_Stated problem_:
Copy each of the following lines word for word, without changing anything.

_Data_:
— START —

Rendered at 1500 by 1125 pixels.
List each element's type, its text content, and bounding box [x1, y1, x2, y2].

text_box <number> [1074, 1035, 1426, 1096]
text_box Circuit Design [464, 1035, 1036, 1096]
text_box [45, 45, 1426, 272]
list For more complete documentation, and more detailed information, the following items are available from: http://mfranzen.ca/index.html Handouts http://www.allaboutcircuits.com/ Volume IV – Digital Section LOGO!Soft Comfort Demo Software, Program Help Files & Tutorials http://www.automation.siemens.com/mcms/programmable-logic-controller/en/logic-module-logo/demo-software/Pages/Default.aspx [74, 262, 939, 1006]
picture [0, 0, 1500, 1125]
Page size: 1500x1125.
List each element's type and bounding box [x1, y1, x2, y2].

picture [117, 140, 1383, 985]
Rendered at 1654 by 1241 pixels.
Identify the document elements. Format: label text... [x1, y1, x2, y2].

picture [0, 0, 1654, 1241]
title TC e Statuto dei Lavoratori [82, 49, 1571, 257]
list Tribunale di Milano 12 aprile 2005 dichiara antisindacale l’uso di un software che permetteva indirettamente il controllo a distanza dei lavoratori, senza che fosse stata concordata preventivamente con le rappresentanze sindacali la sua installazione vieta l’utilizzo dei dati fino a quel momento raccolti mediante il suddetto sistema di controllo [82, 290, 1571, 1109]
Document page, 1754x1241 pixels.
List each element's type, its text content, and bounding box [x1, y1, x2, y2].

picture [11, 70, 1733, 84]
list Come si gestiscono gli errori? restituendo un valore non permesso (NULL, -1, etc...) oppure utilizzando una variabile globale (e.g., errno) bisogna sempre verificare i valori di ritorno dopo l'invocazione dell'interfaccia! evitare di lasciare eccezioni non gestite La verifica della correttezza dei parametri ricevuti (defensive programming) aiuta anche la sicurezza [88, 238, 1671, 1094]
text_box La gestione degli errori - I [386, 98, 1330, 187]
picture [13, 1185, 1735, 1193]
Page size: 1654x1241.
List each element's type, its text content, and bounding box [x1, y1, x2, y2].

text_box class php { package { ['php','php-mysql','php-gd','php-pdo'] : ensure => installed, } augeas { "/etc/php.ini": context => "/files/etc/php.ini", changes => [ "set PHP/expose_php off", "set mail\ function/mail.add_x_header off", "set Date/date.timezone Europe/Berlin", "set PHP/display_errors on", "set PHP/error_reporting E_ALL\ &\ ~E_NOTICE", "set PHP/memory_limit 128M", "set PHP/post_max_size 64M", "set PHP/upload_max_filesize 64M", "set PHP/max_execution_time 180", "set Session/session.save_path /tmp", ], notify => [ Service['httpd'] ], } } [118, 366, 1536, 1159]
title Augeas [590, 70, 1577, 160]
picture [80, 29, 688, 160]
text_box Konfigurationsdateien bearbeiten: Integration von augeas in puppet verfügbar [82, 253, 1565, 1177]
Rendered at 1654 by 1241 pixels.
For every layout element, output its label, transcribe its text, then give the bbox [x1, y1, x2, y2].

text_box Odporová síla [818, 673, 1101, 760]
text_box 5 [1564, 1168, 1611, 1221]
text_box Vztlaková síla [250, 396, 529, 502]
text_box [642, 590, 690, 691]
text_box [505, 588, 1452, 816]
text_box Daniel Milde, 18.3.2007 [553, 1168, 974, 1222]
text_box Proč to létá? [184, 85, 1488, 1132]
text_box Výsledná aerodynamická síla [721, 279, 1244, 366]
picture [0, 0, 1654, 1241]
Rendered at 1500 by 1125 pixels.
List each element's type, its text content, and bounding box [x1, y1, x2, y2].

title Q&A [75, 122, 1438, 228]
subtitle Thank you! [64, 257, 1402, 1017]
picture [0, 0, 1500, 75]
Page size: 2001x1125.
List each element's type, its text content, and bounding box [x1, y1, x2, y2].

— END —

_Answer to the task_:
Rendered at 1500 by 1125 pixels.
List each element's type, its text content, and bounding box [x1, y1, x2, y2].

text_box <number> [1074, 1035, 1426, 1096]
text_box Circuit Design [464, 1035, 1036, 1096]
text_box [45, 45, 1426, 272]
list For more complete documentation, and more detailed information, the following items are available from: http://mfranzen.ca/index.html Handouts http://www.allaboutcircuits.com/ Volume IV – Digital Section LOGO!Soft Comfort Demo Software, Program Help Files & Tutorials http://www.automation.siemens.com/mcms/programmable-logic-controller/en/logic-module-logo/demo-software/Pages/Default.aspx [74, 262, 939, 1006]
picture [0, 0, 1500, 1125]
Page size: 1500x1125.
List each element's type and bounding box [x1, y1, x2, y2].

picture [117, 140, 1383, 985]
Rendered at 1654 by 1241 pixels.
Identify the document elements. Format: label text... [x1, y1, x2, y2].

picture [0, 0, 1654, 1241]
title TC e Statuto dei Lavoratori [82, 49, 1571, 257]
list Tribunale di Milano 12 aprile 2005 dichiara antisindacale l’uso di un software che permetteva indirettamente il controllo a distanza dei lavoratori, senza che fosse stata concordata preventivamente con le rappresentanze sindacali la sua installazione vieta l’utilizzo dei dati fino a quel momento raccolti mediante il suddetto sistema di controllo [82, 290, 1571, 1109]
Document page, 1754x1241 pixels.
List each element's type, its text content, and bounding box [x1, y1, x2, y2].

picture [11, 70, 1733, 84]
list Come si gestiscono gli errori? restituendo un valore non permesso (NULL, -1, etc...) oppure utilizzando una variabile globale (e.g., errno) bisogna sempre verificare i valori di ritorno dopo l'invocazione dell'interfaccia! evitare di lasciare eccezioni non gestite La verifica della correttezza dei parametri ricevuti (defensive programming) aiuta anche la sicurezza [88, 238, 1671, 1094]
text_box La gestione degli errori - I [386, 98, 1330, 187]
picture [13, 1185, 1735, 1193]
Page size: 1654x1241.
List each element's type, its text content, and bounding box [x1, y1, x2, y2].

text_box class php { package { ['php','php-mysql','php-gd','php-pdo'] : ensure => installed, } augeas { "/etc/php.ini": context => "/files/etc/php.ini", changes => [ "set PHP/expose_php off", "set mail\ function/mail.add_x_header off", "set Date/date.timezone Europe/Berlin", "set PHP/display_errors on", "set PHP/error_reporting E_ALL\ &\ ~E_NOTICE", "set PHP/memory_limit 128M", "set PHP/post_max_size 64M", "set PHP/upload_max_filesize 64M", "set PHP/max_execution_time 180", "set Session/session.save_path /tmp", ], notify => [ Service['httpd'] ], } } [118, 366, 1536, 1159]
title Augeas [590, 70, 1577, 160]
picture [80, 29, 688, 160]
text_box Konfigurationsdateien bearbeiten: Integration von augeas in puppet verfügbar [82, 253, 1565, 1177]
Rendered at 1654 by 1241 pixels.
For every layout element, output its label, transcribe its text, then give the bbox [x1, y1, x2, y2].

text_box Odporová síla [818, 673, 1101, 760]
text_box 5 [1564, 1168, 1611, 1221]
text_box Vztlaková síla [250, 396, 529, 502]
text_box [642, 590, 690, 691]
text_box [505, 588, 1452, 816]
text_box Daniel Milde, 18.3.2007 [553, 1168, 974, 1222]
text_box Proč to létá? [184, 85, 1488, 1132]
text_box Výsledná aerodynamická síla [721, 279, 1244, 366]
picture [0, 0, 1654, 1241]
Rendered at 1500 by 1125 pixels.
List each element's type, its text content, and bounding box [x1, y1, x2, y2].

title Q&A [75, 122, 1438, 228]
subtitle Thank you! [64, 257, 1402, 1017]
picture [0, 0, 1500, 75]
Page size: 2001x1125.
List each element's type, its text content, and bounding box [x1, y1, x2, y2].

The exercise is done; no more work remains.